Findings are mapped to OWASP Top 10, Cyber Essentials, and other compliance frameworks, with Slack and email alerts so your team can respond in hours rather than weeks. Because the lesson from this Salesforce breach is simple: if you're not scanning your own external surface, someone else will.
Frequently Asked Questions
How do I secure Salesforce Experience Cloud guest user access?
Start with Salesforce's own guidance. Their secure guest user sharing documentation walks through the core settings. The short version: set Default External Access to Private, disable guest API access, and strip object-level permissions down to the bare minimum your portal actually needs. Salesforce also publishes best practices for configuring guest user profiles that cover common mistakes. Review these against every portal you run, not just the ones you think are exposed.
How did ShinyHunters breach Salesforce Experience Cloud?

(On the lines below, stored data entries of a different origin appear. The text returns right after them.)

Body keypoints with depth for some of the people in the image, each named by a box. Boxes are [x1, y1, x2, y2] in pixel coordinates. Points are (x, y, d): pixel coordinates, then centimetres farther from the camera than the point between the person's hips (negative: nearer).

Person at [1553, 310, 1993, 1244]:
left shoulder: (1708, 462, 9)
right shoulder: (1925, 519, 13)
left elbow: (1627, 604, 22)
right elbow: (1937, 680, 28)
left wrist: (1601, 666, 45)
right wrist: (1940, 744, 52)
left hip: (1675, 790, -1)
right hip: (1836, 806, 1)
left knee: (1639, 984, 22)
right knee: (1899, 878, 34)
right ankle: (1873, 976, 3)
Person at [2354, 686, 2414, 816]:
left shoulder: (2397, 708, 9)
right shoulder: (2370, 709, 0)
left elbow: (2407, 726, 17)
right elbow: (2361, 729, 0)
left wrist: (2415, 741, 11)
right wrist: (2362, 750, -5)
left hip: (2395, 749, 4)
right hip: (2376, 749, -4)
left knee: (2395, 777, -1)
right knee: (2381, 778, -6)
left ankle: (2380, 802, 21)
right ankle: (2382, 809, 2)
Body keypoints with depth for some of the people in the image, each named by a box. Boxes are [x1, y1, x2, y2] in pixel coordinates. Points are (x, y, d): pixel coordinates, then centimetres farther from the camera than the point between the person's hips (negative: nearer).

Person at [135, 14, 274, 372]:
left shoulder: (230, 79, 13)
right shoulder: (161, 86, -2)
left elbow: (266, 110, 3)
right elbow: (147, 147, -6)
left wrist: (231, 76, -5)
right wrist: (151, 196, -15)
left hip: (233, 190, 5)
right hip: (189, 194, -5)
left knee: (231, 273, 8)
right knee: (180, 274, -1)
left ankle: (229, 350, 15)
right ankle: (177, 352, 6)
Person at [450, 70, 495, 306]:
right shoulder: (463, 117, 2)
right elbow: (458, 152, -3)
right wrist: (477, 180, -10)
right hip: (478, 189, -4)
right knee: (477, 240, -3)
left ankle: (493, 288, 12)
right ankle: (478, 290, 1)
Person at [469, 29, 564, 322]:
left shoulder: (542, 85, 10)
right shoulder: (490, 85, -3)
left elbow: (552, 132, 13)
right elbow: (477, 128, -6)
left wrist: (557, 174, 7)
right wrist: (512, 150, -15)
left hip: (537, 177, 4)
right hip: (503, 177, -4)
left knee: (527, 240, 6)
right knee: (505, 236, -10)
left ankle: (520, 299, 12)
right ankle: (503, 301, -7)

They modified Mandiant's open-source AuraInspector tool to mass-scan public-facing Experience Cloud portals via the /s/sfsites/aura API endpoint. Where guest user profiles had excessive permissions, the tool extracted CRM data without needing any credentials. This was a customer misconfiguration issue, not a Salesforce platform vulnerability. Salesforce confirmed this in their March 2026 security advisory.

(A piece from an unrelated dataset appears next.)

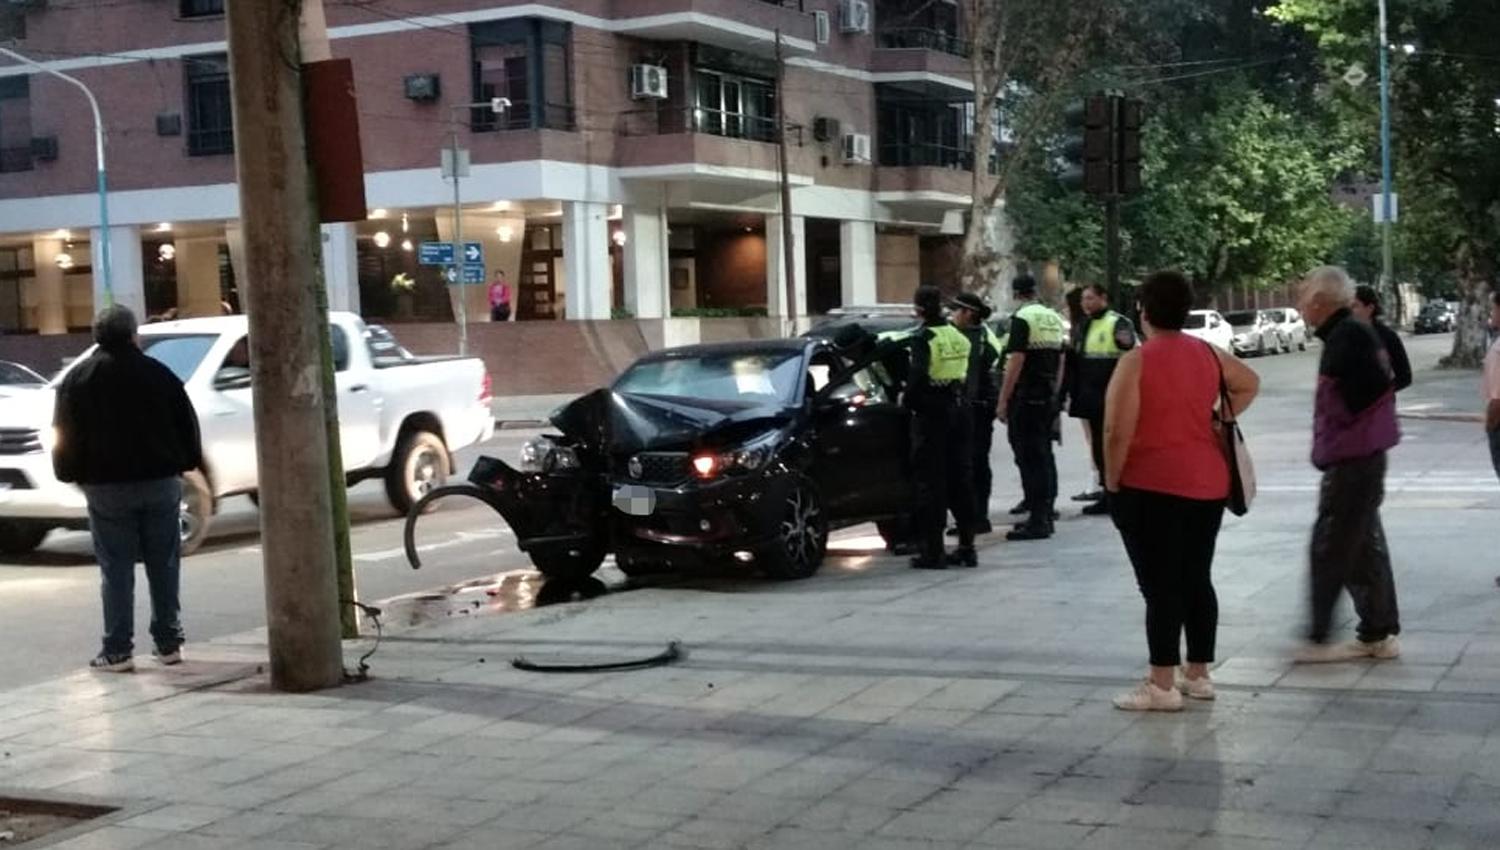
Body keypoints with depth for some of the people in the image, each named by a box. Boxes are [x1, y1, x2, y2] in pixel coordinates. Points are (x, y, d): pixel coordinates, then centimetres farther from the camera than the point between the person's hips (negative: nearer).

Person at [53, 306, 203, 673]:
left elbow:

How many companies were affected?
ShinyHunters claims between 300 and 400 companies since September 2025, with around 100 described as high-profile. Industries targeted in follow-on attacks include financial services, manufacturing, legal, and retail. The exact number is difficult to verify independently since many affected organisations have not disclosed the breach publicly.
The Bigger Picture
ShinyHunters didn't break into Salesforce. They walked through doors that hundreds of organisations left open. The group took a legitimate security tool, made a few modifications, and turned it into a mass-scanning operation that compromised data from hundreds of companies in a matter of weeks.

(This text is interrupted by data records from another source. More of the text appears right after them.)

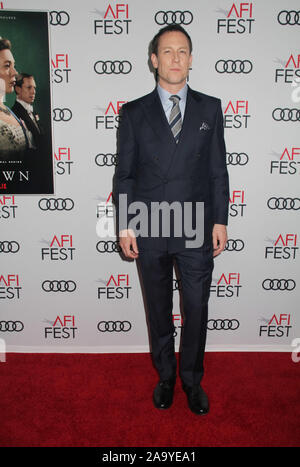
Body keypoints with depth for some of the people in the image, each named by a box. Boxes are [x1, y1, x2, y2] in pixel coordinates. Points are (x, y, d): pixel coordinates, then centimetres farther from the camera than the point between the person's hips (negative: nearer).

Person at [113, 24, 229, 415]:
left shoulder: (210, 108, 5)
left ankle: (192, 379, 33)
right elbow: (124, 174, 2)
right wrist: (125, 226, -3)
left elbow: (218, 169, 5)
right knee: (159, 311, 14)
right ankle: (165, 376, 36)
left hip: (197, 233, 1)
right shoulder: (134, 112, 3)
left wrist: (220, 221, 1)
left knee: (197, 310, 9)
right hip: (150, 234, 0)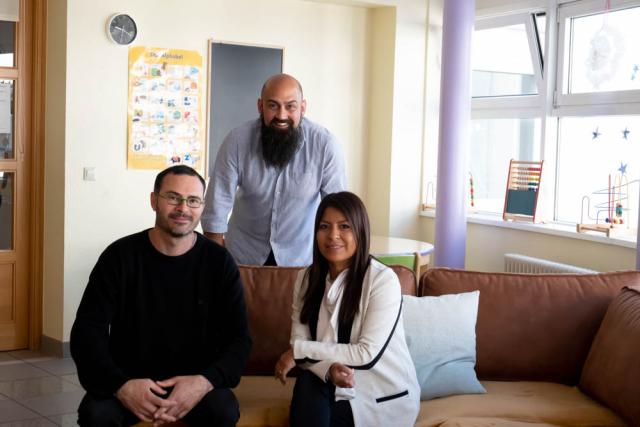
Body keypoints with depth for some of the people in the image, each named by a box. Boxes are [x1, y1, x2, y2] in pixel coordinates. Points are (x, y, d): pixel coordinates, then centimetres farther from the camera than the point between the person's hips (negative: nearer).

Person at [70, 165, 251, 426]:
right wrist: (121, 385, -28)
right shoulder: (120, 256, -5)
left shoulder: (219, 262, -3)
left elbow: (238, 339, -5)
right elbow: (86, 333, -10)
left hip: (194, 381, 0)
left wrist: (205, 382, -26)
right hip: (127, 379, 0)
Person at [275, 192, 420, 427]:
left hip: (385, 396, -4)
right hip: (337, 388, 4)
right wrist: (328, 369, -27)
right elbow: (299, 343, -5)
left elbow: (368, 355, -21)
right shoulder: (307, 278, 1)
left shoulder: (383, 279, -16)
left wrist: (299, 350, -18)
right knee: (307, 383, -27)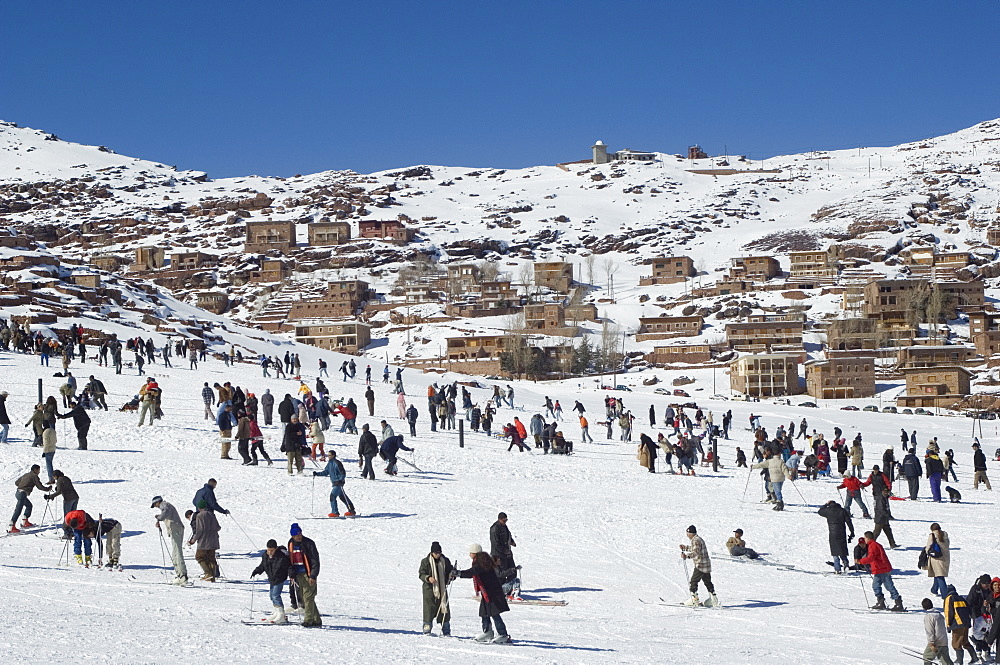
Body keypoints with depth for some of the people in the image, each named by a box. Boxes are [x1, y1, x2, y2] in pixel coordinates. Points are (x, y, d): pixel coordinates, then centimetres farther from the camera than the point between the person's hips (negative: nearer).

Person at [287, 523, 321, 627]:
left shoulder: (308, 543, -8)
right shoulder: (291, 544, 10)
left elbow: (315, 561, -9)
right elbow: (290, 560, 16)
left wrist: (313, 576, -14)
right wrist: (291, 575, 6)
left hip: (307, 574, -6)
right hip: (297, 575, 6)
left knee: (308, 597, -11)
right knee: (302, 598, 6)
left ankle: (309, 620, -10)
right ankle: (316, 620, 12)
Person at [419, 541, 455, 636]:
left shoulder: (445, 561, 7)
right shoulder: (425, 561, -1)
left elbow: (450, 570, 15)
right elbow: (421, 574, -1)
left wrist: (452, 574, -8)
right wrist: (428, 578, -20)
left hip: (442, 589, 3)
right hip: (429, 589, -3)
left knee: (444, 609, 3)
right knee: (429, 610, -6)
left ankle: (446, 631, 10)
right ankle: (427, 629, 3)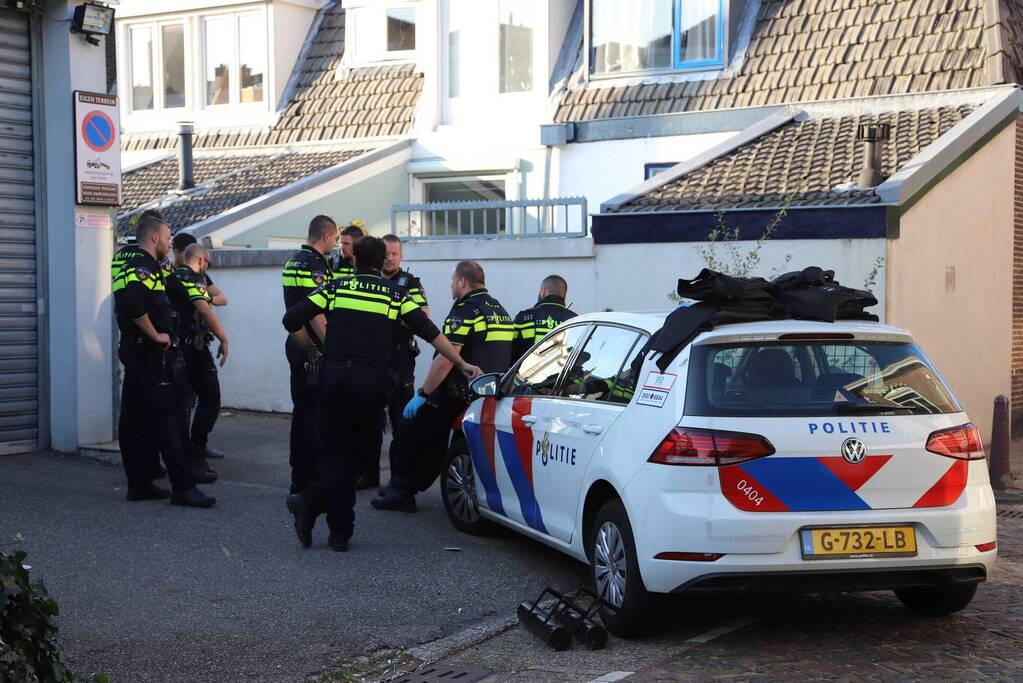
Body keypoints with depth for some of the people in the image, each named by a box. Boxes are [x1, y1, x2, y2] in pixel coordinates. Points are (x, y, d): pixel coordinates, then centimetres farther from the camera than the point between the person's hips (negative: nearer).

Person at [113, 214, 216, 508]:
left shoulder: (141, 266, 19)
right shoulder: (141, 267, -14)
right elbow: (133, 302, -31)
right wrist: (156, 335, -21)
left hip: (136, 351, 11)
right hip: (147, 353, -11)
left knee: (135, 420, 11)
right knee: (165, 418, -10)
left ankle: (139, 484, 17)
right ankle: (183, 486, -9)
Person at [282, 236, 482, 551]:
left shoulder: (336, 287, 8)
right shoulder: (395, 295, 7)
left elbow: (292, 319, 2)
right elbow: (430, 332, 4)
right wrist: (462, 364, 10)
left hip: (333, 375, 1)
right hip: (371, 381, -1)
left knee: (335, 453, 7)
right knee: (357, 449, 11)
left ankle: (340, 533, 2)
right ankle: (311, 503, 0)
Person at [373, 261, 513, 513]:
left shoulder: (465, 310, -11)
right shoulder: (501, 311, 16)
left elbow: (446, 358, -19)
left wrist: (422, 394, -15)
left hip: (460, 396, -8)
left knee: (413, 423, 6)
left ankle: (401, 490, 9)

Salesforce is right that this isn't a platform vulnerability. But that's cold comfort for the organisations whose customer data is now in the hands of an extortion group. The responsibility for securing configurations falls on the teams running those portals. And the only way to know whether your configurations are actually secure is to test them. Regularly, automatically, and from the outside in.
If there's one takeaway from this incident, it's this: your external attack surface is bigger than you think, it changes faster than you expect, and the window between a misconfiguration going live and an attacker finding it is shrinking every month. Continuous monitoring isn't optional anymore. It's the baseline.